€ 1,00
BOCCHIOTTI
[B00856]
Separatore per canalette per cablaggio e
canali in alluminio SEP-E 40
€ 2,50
═══
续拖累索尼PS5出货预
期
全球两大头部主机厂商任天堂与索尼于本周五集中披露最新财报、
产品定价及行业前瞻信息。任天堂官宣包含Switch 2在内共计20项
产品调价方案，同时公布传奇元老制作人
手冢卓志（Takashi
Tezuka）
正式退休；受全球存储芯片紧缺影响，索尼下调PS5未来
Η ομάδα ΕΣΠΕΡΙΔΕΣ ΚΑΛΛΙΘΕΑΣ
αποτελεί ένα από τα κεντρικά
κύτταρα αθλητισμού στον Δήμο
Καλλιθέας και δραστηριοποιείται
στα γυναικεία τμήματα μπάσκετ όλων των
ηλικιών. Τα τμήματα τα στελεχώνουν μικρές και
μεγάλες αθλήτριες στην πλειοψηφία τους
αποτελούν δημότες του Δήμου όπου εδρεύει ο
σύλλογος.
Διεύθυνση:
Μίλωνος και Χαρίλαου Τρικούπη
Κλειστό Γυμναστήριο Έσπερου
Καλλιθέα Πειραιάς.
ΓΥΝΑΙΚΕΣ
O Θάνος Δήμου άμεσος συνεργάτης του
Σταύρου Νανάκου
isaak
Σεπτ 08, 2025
═══
__PROBLEM TO WORK ON__
Reproduce, character for character, the lines in the entries above from the one containing "续拖累索尼PS5出货预" through the one containing "ηλικιών. Τα τμήματα τα στελεχώνουν μικρές και", both lines included.

__TASK OUTPUT__
续拖累索尼PS5出货预
期
全球两大头部主机厂商任天堂与索尼于本周五集中披露最新财报、
产品定价及行业前瞻信息。任天堂官宣包含Switch 2在内共计20项
产品调价方案，同时公布传奇元老制作人
手冢卓志（Takashi
Tezuka）
正式退休；受全球存储芯片紧缺影响，索尼下调PS5未来
Η ομάδα ΕΣΠΕΡΙΔΕΣ ΚΑΛΛΙΘΕΑΣ
αποτελεί ένα από τα κεντρικά
κύτταρα αθλητισμού στον Δήμο
Καλλιθέας και δραστηριοποιείται
στα γυναικεία τμήματα μπάσκετ όλων των
ηλικιών. Τα τμήματα τα στελεχώνουν μικρές και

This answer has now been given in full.